If we break it into different periods before and after 1999 we see different trends. From 1984 to 1999 the labor rates of men and women were going in opposite directions. We had more women working and fewer men. Then starting in 1999 the labor participation rate of both men and women started to decline at a similar rate. Or looking at it another way you could say that women joined men in leaving the workforce.
May 21, 2013
My generation is the first generation in my family to really go to college. We've had mixed levels of success.
In my parents generation only one person went to college. My mother got a two year degree from a bible college. My mother was mostly a stay at home mom but she did work later when my sister and I left the nest. I'm not sure if that degree helped my mom in her jobs or not. Nobody on my fathers side went to college at all so my mother was the lone exception.
In my generation myself and four others went to college. Here's our history with college success or non-success (I won't label them with names, but just refer to them by numbers) :
#1. Did not do well in high school and did not go to college. = high school diploma
#2. Went to college on a merit scholarship for maybe a year but she did not apply herself and then dropped out. = maybe 1/2 to 1 year of college
#3. Went to college full or part time over one or three years and eventually dropped out to work full time and get married. = probably 2-3 years of college
#4. Obtained a professional degree in the health care field and has had a good job ever since then = professional degree
#5. Got a bachelors in a very competitive field and then realized there were zero job opportunities out there and then later got a masters. She is marginally self employed in her field. = graduate degree
#6 Then for myself, I have two bachelors degrees in STEM majors and I'm employed with a good job. = bachelors degree
5 out of 6 of us went to college.
Among the 5 who did go to college :
2 out of 5 who went to college dropped out
2 out of 5 of us who went to college benefited with good paying jobs
1 out of 5 went to grad school but hasn't substantially benefited financially from college
Thats not a very good track record.
HALF of my generation in my family made a financial mistake in going to college and either dropping out or picking a major with far too much competition and too few jobs.

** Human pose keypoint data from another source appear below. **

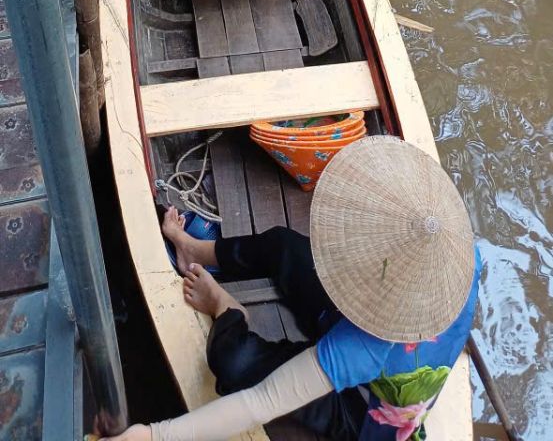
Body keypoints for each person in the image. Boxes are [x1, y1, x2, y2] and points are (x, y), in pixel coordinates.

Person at [99, 135, 481, 441]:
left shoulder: (362, 349)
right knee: (282, 245)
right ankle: (192, 249)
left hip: (360, 409)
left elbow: (260, 402)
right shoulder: (462, 251)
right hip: (370, 322)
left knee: (234, 363)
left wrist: (154, 435)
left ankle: (226, 307)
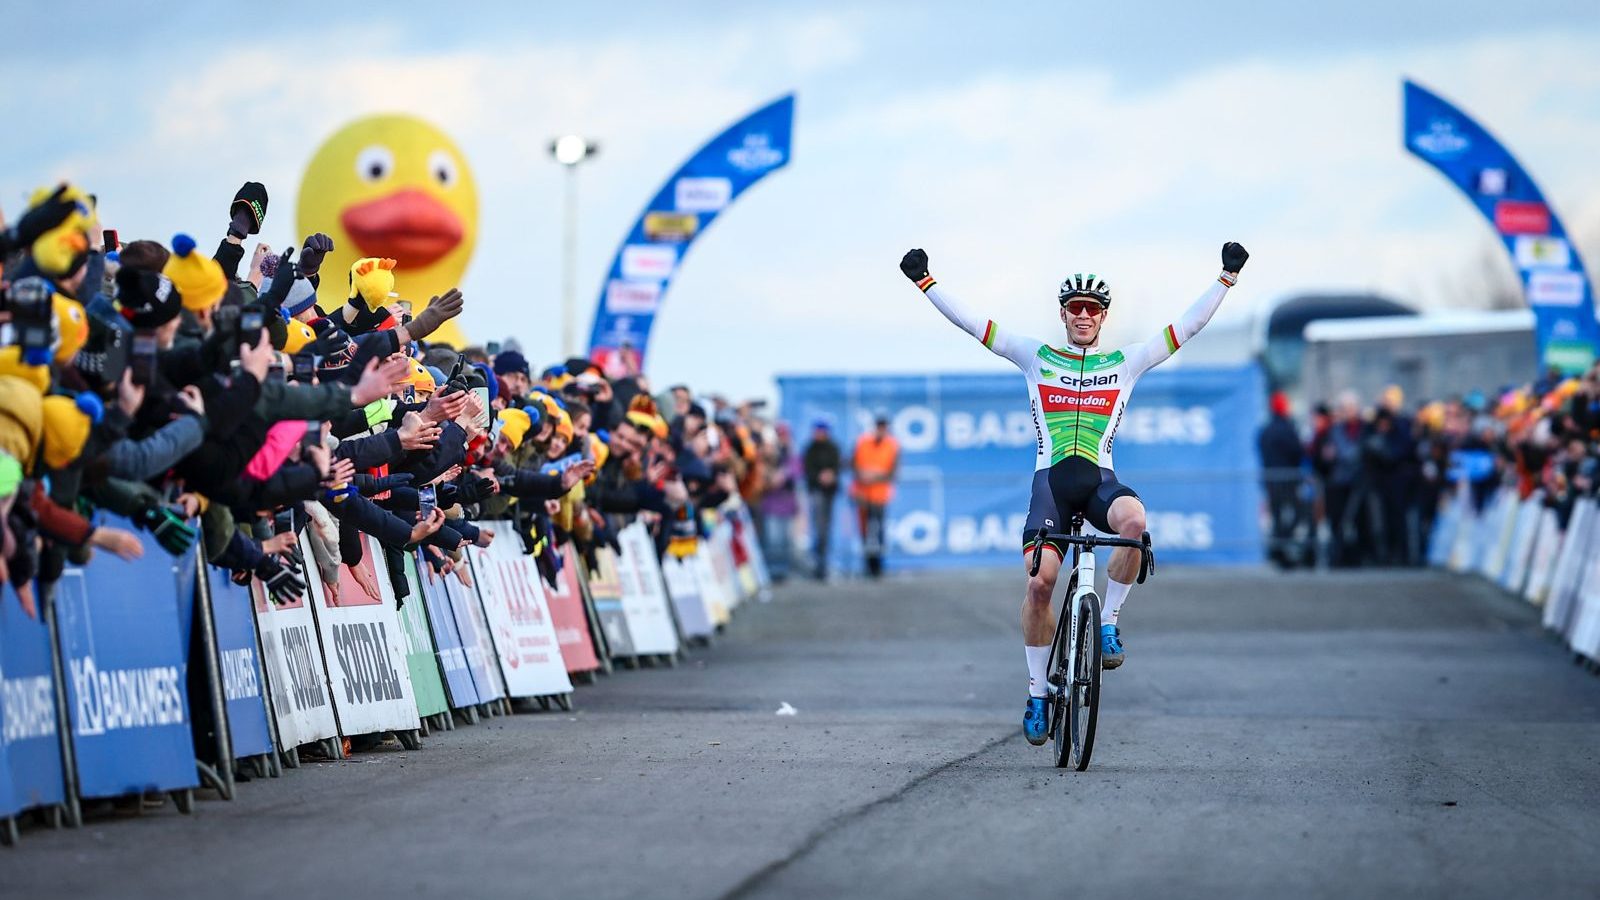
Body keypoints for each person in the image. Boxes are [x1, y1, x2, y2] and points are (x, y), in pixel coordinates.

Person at [900, 241, 1249, 747]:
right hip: (1051, 486)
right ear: (1063, 314)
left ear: (1104, 317)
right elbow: (974, 324)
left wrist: (1226, 277)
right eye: (1075, 308)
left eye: (1093, 309)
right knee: (1040, 584)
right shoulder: (1034, 356)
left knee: (1136, 524)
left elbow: (1186, 328)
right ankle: (1039, 692)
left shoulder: (1125, 362)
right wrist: (926, 282)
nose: (1083, 316)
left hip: (1100, 481)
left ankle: (1108, 622)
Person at [1257, 391, 1306, 568]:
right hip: (1288, 479)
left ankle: (1278, 550)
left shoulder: (1266, 429)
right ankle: (1283, 546)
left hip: (1271, 479)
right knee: (1297, 513)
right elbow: (1297, 451)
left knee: (1277, 517)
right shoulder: (1287, 428)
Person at [850, 415, 900, 577]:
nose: (881, 429)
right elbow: (853, 465)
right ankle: (868, 564)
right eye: (879, 426)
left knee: (879, 531)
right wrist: (864, 475)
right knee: (865, 530)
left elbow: (893, 472)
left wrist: (875, 476)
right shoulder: (863, 442)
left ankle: (878, 565)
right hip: (863, 494)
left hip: (880, 495)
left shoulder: (892, 446)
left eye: (884, 426)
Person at [801, 419, 841, 579]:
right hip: (816, 490)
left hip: (829, 492)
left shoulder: (833, 447)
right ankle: (819, 563)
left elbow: (837, 466)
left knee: (826, 528)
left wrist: (831, 476)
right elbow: (807, 469)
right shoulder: (810, 448)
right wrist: (819, 477)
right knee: (818, 527)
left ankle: (823, 562)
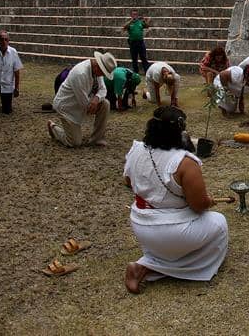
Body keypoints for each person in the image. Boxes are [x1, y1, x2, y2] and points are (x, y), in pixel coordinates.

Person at [123, 106, 228, 294]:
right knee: (219, 223)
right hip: (171, 232)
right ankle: (151, 268)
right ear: (179, 131)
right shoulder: (184, 162)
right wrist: (208, 201)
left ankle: (147, 265)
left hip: (141, 226)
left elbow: (128, 181)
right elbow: (198, 206)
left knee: (177, 239)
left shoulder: (137, 150)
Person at [48, 52, 116, 147]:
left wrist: (96, 98)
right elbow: (84, 103)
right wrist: (92, 105)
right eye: (103, 73)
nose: (103, 76)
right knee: (74, 142)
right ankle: (54, 128)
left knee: (105, 104)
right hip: (67, 107)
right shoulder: (80, 73)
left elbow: (103, 89)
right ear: (98, 66)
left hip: (82, 102)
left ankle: (97, 139)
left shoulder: (97, 71)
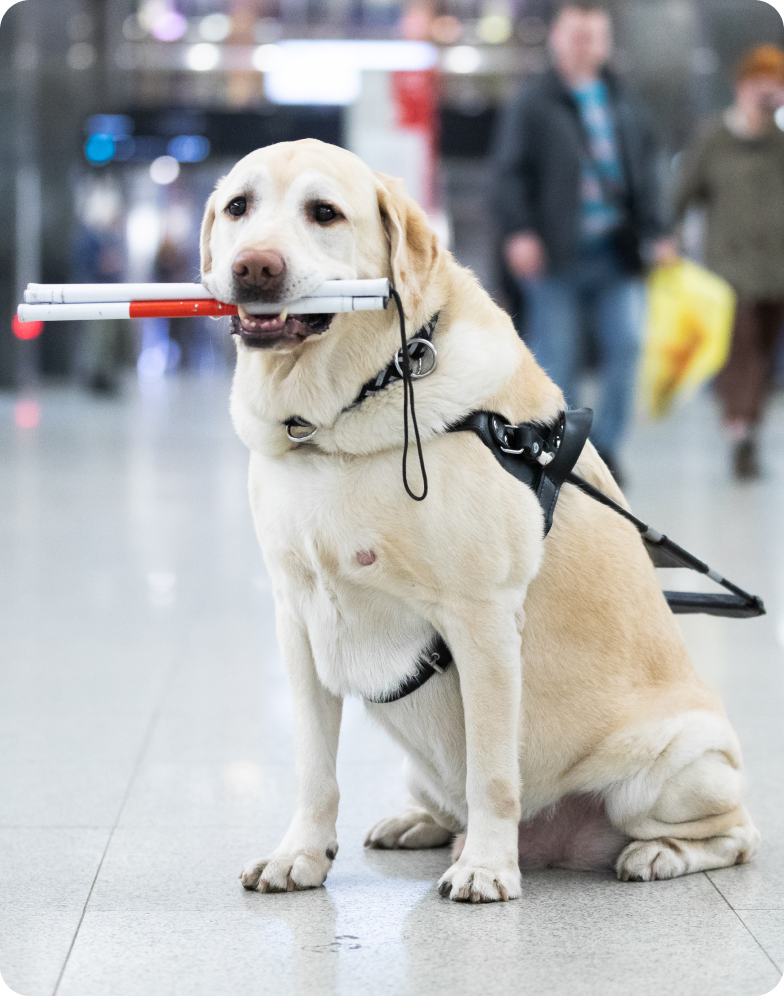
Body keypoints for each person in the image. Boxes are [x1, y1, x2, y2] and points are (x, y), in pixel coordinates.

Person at [491, 1, 676, 484]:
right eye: (575, 35)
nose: (584, 45)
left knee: (629, 345)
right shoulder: (533, 101)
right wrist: (519, 231)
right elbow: (509, 174)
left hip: (617, 252)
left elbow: (647, 171)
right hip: (555, 256)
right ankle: (563, 454)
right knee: (558, 359)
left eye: (593, 36)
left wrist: (659, 231)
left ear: (606, 41)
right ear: (556, 38)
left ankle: (607, 449)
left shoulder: (624, 98)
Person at [674, 45, 784, 480]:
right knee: (740, 354)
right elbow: (684, 193)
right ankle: (739, 433)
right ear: (743, 86)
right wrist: (670, 233)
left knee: (766, 355)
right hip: (729, 270)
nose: (769, 92)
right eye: (763, 83)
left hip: (777, 268)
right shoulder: (714, 139)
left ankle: (750, 429)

Of course this is just a very small group of six people and its entirely anecdotal. However I think the experience of my family is relatively common.
What lessons are there here?
First for #5 they did not pick a good major. They ended up in college for around 6 years total and are not making a great income after the fact. Overall college has not helped them financially and they'd have been better off picking a career that didn't require college or a trade that only requires a two year degree.
The #2 example was someone who simply screwed around too much and did not apply themselves. I'm not sure what the lesson to learn from there is other than don't screw around too much in college.
For #3, I'm not sure what the solution there was either. I think the solution may have been not to go to college in the first place. It was not however that they weren't qualified, but it just didn't work out for them due to a combination of factors. Sometimes things just don't work out as you planned them.
Of course anecdotal data like this doesn't really mean all that much. But I think theres good examples of how college may be a poor choice. Whether you're not mature enough to work hard, or if you pick a bad major choice or if life simply takes you another direction. WE also have examples of where college has been a great choice for myself and one other. WE obtained high demand degrees and have had gainful employment with good incomes ever since.